Experimental investigation of the effects of adhesive defects on the single lap joint strength

Abstract

For robust design of the joints in the engineering structures, it is necessary to determine the stress and strain under a certain load and predict the failure potential. Adhesive joints are susceptible to defect and separation, especially the joints with high overlap area. The aim of this study is the experimental investigation on the influences of the size and shape of 2D and 3D defects on the ultimate shear strength of the adhesive single lap joints. So, square, triangular and circular defects with different sizes are artificially embedded into the Araldite 2015 adhesive layer of the Aluminum 2024-T3 joints. The artificially defective samples are examined under the axial tensile tests according to ASTM D1002-01 standard.
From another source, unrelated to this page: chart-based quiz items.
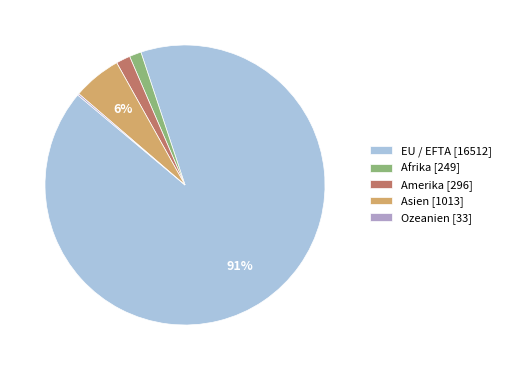

To the nearest percent, what portion does Asien represent?

6%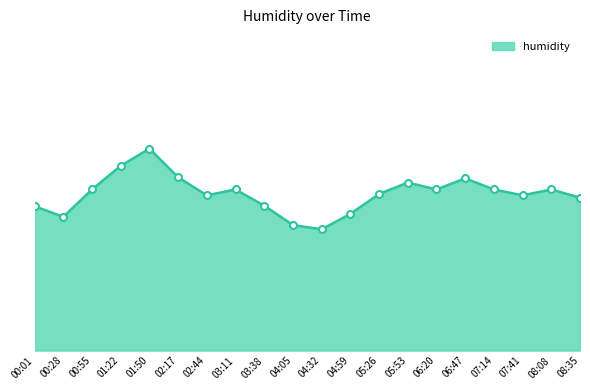

Reading left to right, what are all the values shown in this chart?

00:01=93.4	00:28=93.0	00:55=94.1	01:22=95.0	01:50=95.6	02:17=94.5	02:44=93.8	03:11=94.1	03:38=93.5	04:05=92.7	04:32=92.6	04:59=93.2	05:26=93.9	05:53=94.3	06:20=94.1	06:47=94.5	07:14=94.1	07:41=93.8	08:08=94.1	08:35=93.8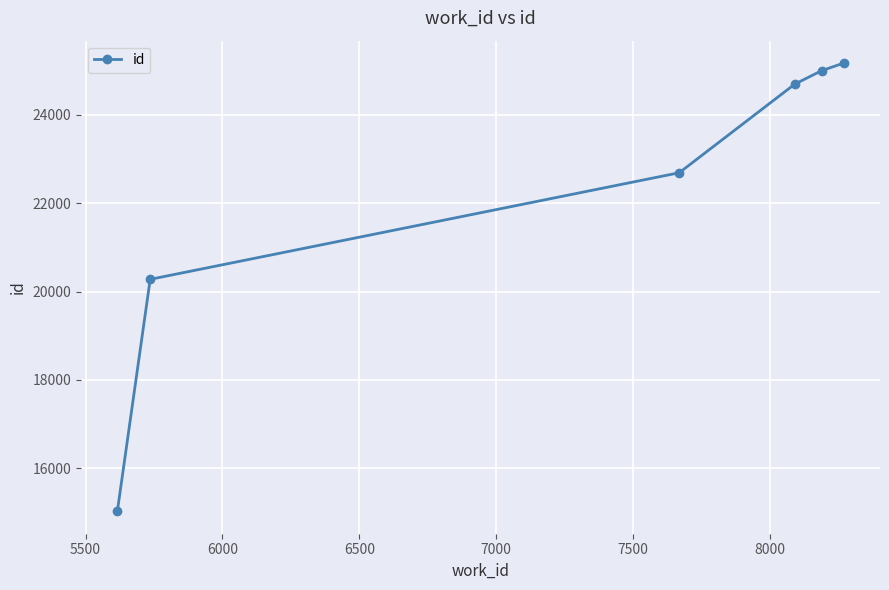

What is the sum of all values?

132851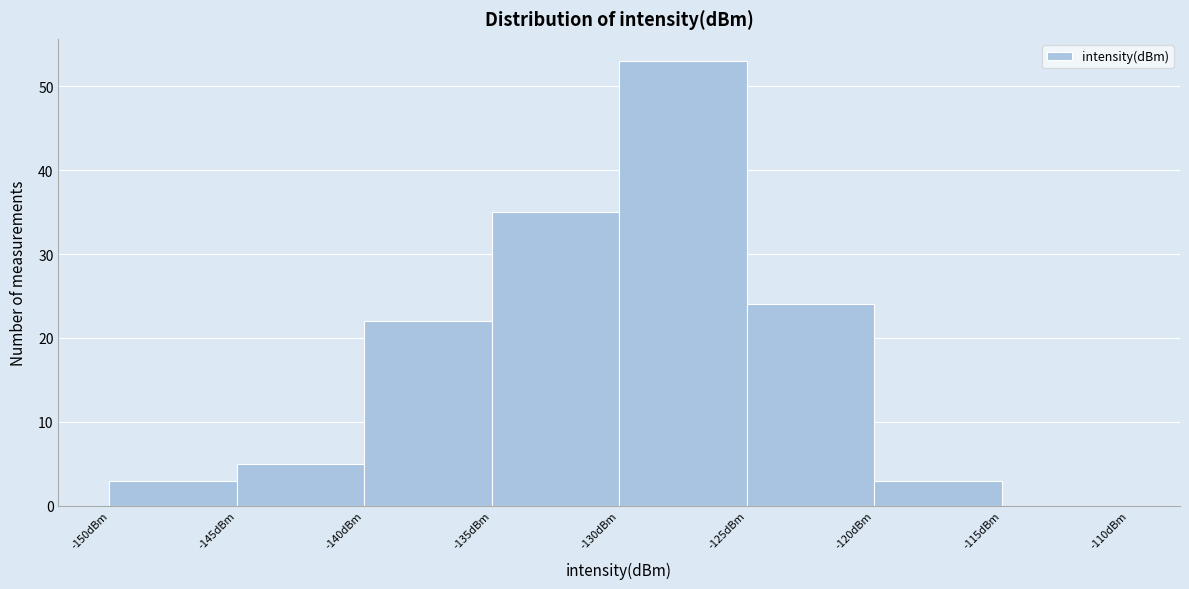

Which range on the x-axis has the tallest bar?

-130 to -125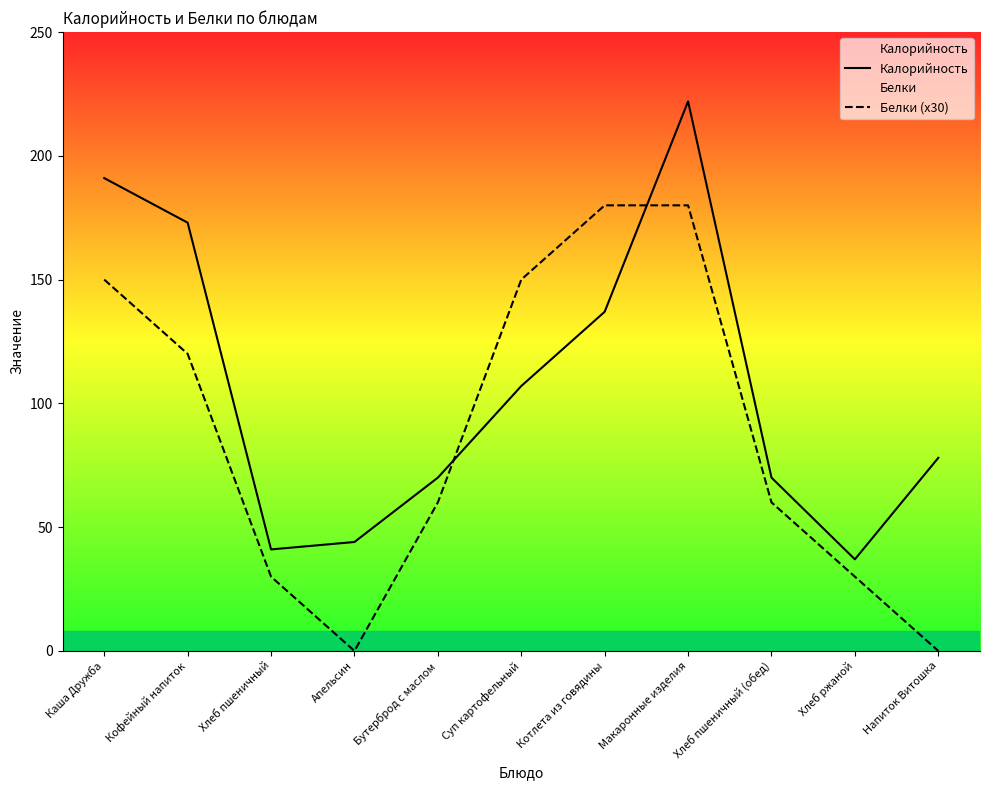

At which category does Калорийность reach its first local valley?

Хлеб пшеничный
In the case of the single lap joints with 3D defects, there is an approximately linear decrease in the joint strength as the defect area increases. However, when 2D defects are applied in adhesive joint, a non-linear decrease in the joint strength is observed. Actually, the joint strength decreases gradually when the defect area/overlap area is smaller than 30%. The decline rate in the joint strength for bigger defect is more sever, indicating that the edges of the overlap area become more important as the local strains exceeding the limiting values in this zone. The survey about the defect shape show that the least decline in the strength of single lap joints occurs with circular defects. The greatest disparity in reducing the strength compared to the other 2D and 3D defects is approximately 11% and 8%, respectively. Based on the experimental results, functions are proposed to estimate the ultimate strength in defected samples with respect to defect-free samples.